*** Data segment ***
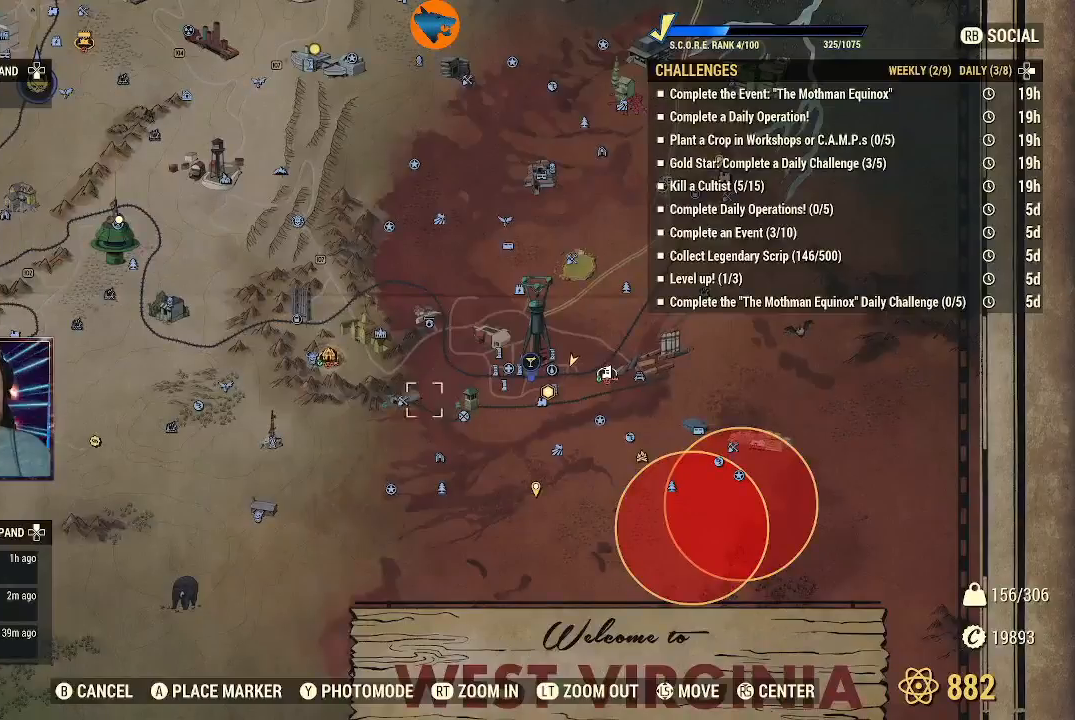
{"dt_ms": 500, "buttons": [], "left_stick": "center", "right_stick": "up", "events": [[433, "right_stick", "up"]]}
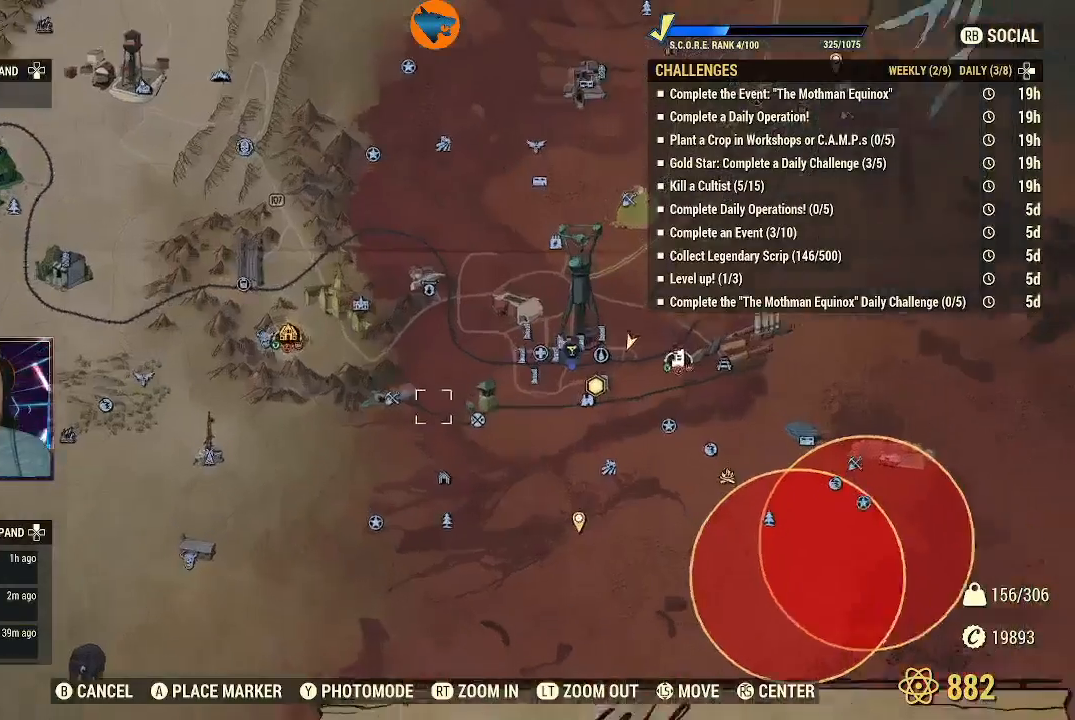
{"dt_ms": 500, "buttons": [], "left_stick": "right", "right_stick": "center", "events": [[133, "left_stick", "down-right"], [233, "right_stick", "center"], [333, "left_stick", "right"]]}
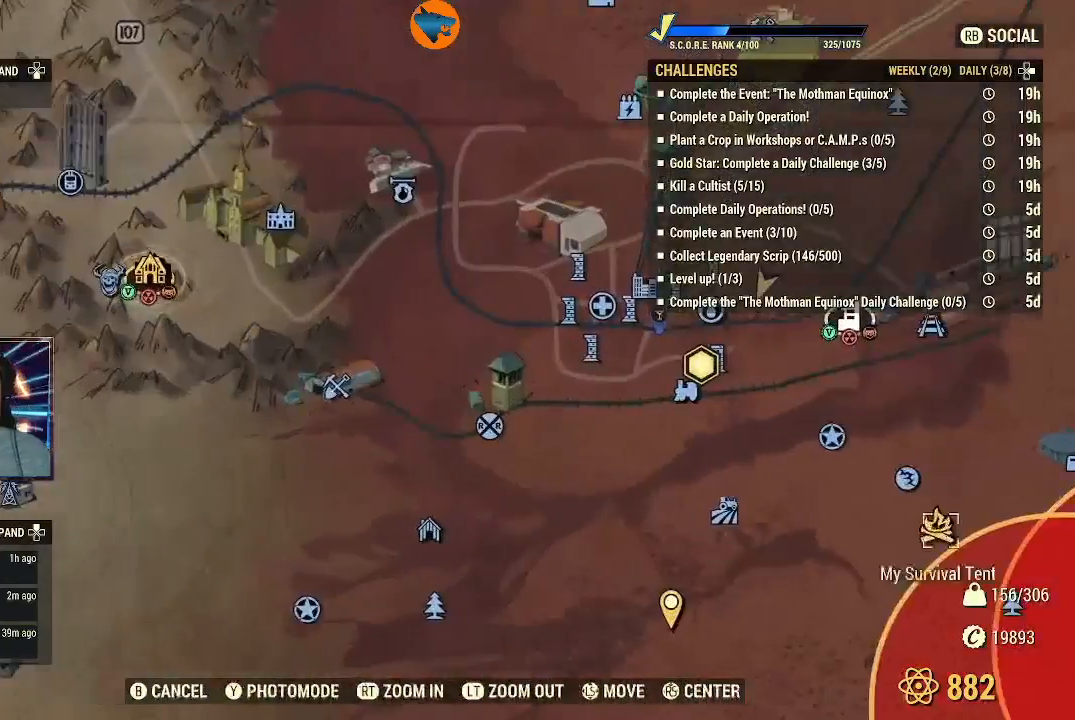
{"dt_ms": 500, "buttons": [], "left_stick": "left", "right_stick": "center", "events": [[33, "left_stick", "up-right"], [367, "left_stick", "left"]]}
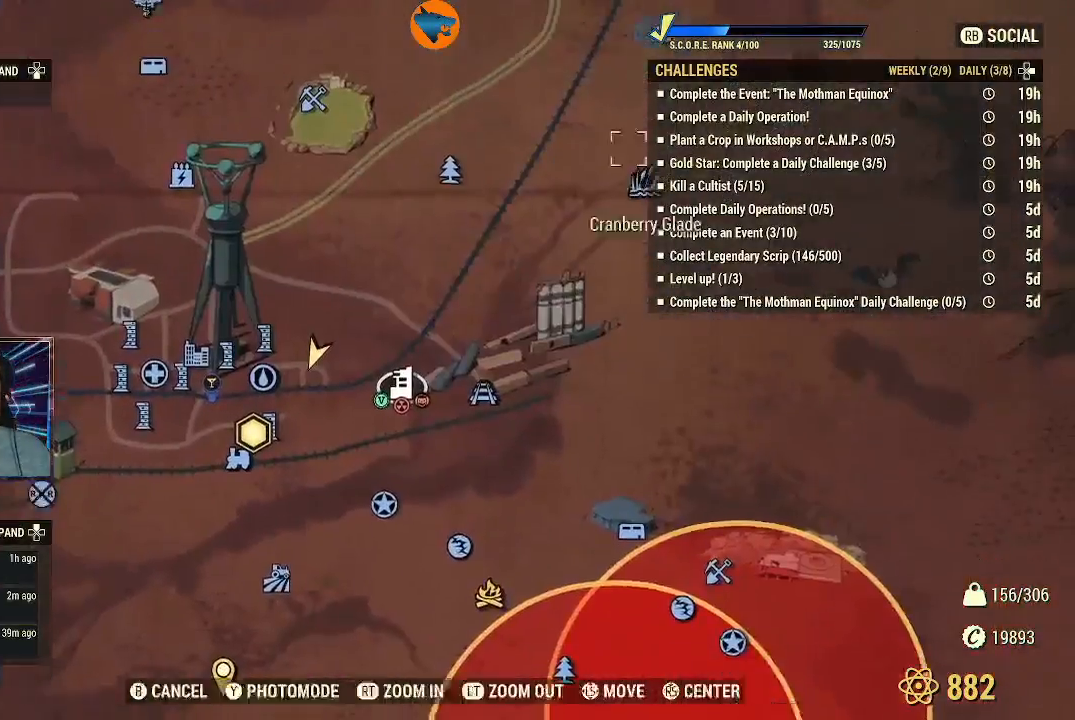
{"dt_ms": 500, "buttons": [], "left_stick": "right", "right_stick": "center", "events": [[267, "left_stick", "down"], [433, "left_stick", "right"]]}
*** End of Data segment ***
| Instructions for the task |
Could you retype each line of the material above exactly, skipping the pictures?

| Response for this exercise |
{"dt_ms": 500, "buttons": [], "left_stick": "center", "right_stick": "up", "events": [[433, "right_stick", "up"]]}
{"dt_ms": 500, "buttons": [], "left_stick": "right", "right_stick": "center", "events": [[133, "left_stick", "down-right"], [233, "right_stick", "center"], [333, "left_stick", "right"]]}
{"dt_ms": 500, "buttons": [], "left_stick": "left", "right_stick": "center", "events": [[33, "left_stick", "up-right"], [367, "left_stick", "left"]]}
{"dt_ms": 500, "buttons": [], "left_stick": "right", "right_stick": "center", "events": [[267, "left_stick", "down"], [433, "left_stick", "right"]]}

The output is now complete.